Отец поднялся и начал молча натягивать овчинный полушубок.
– А почему бы тебе сегодня не поехать? – спросил он. – Мать всегда, как приходит вечер, смотрит в окно, в сторону города, и вздыхает: «Боже, боже, где наш Калле?» По ночам, как просыпается, – то же самое. Не дай бог, если еще самолет какой затарахтит! Жил бы где в другом месте, подальше от этих пекарен. И не смейся. Мать тоже знает; сам ведь говорил, какое у тебя паршивое соседство.
– Сегодня тоже будет ясная ночь, – взглянув в окошко, сказал сын.
– В деревне кое-кто красным тебя считает, – продолжал отец. – Может, ты и в самом деле такой, только не стоит еще и под бомбы ихние лезть. Бомбы, они для врагов, а ты держись от них подальше.
– Не беспокойтесь, со мной ничего не случится, – заявил сын.

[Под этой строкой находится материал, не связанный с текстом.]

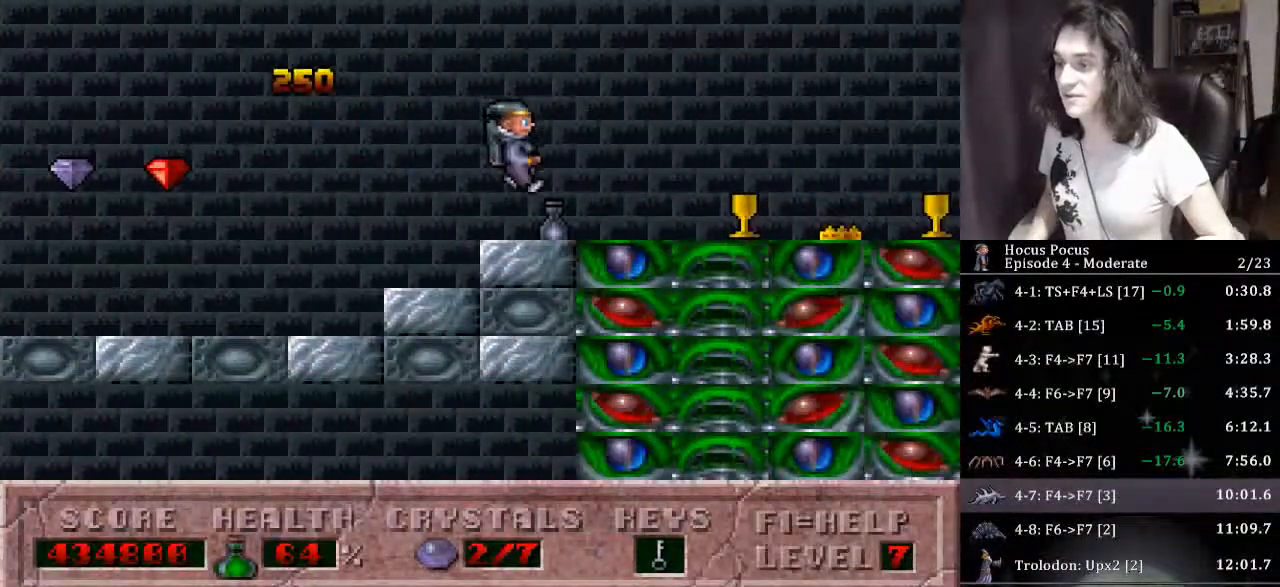
{"keys": ["right"], "events": []}
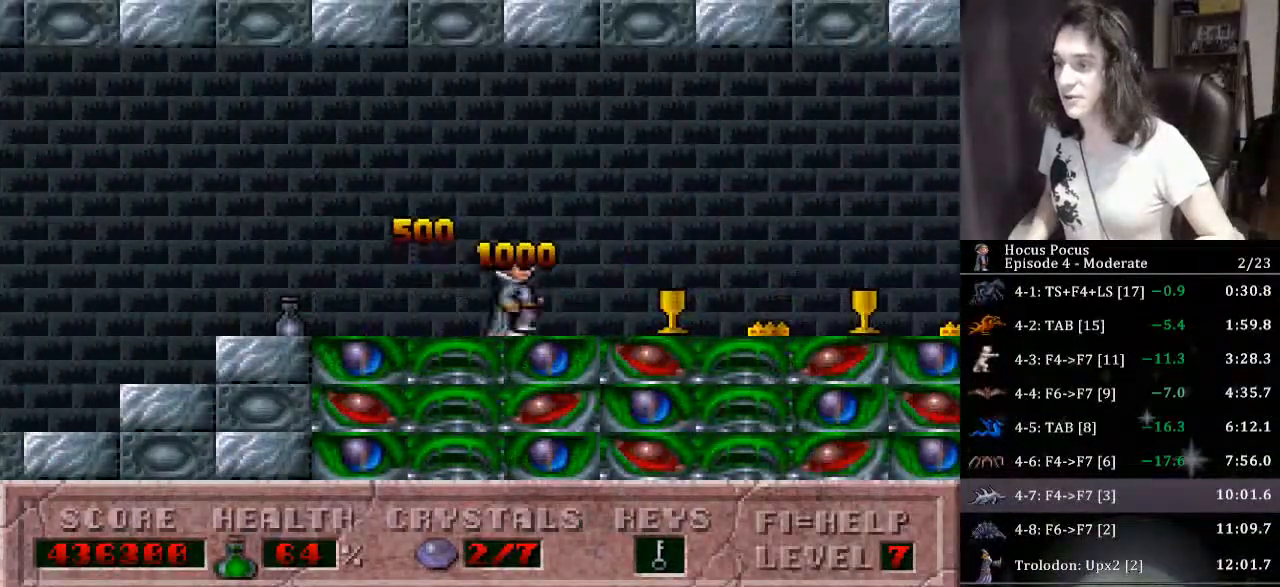
{"keys": ["right"], "events": []}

– Не пойму, какое такое святое дело держит тебя тут, если сам говоришь, что все испоганено.
– Не все, кое-что осталось. Скажем, кроличье жаркое. Из-за него я и не могу с тобой поехать.
– Может, и хорошо взбитая постель тоже? – спросил отец.
– Ну, не сам же я это жаркое готовлю.
– Кто она?
– В одной школе учились. Ты ее не знаешь, и снохи из нее не получится – слишком большая шлюха.
– Всех женщин не годится так называть.
– Тебе легко говорить о морали; живешь ты в порядочном обществе, все у вас как положено: овцы приносят ягнят, свиньи – поросят, коровы – телят.
Отец хотел было и на это что-то возразить, но сын перебил его:
– Хорошо, отец, хорошо. На этот раз довольно. Вот приеду домой, тогда пили дальше. Ты и так задержался в городе. Лошадь мерзнет, и мать ждет. Да и скоро начнется это жалкое бегство из города.
– А в какой стороне тебя ждут?
– За каменоломней. Там бомбить не будут.
Когда отец вышел, сын подошел к окну и выглянул на улицу. Увидел старые сани с задком, с которыми было связано столько воспоминаний, и заиндевевшую лошадь, и его упрямство поколебалось. Боясь опуститься в своих чувствах до уровня школьника, он отошел от окна, прежде чем отец выехал со двора. Может быть, старик взглянул на окна, но Калле не хотел видеть этого. Да и пора было уже идти к Хельде Рутть.
В такие ясные февральские вечера, когда на небе полная луна, день незаметно переходит в ночь. Сменяющиеся до бесконечности краски заката быстро блекнут и угасают. Люди неожиданно замечают, что на земле распластались тени и что луна повернула их в противоположную сторону. Когда Калле выходил на улицу, первые ночные тени только появлялись. Почему они в тот вечер напоминали ему то пауков, то летучих мышей?
Был час, когда жители этого маленького прифронтового городка покидали на ночь свои дома. Отсвечивавшее некоторое время лиловым небо за городским валом начало все больше темнеть.
Вскоре на улицах уже не прикуривали сигареты. Охваченные каждовечерней паникой, всякий миг могли прийти в движение тяжелые грузовики. И всех должен был избавить от опасности ближний ельник.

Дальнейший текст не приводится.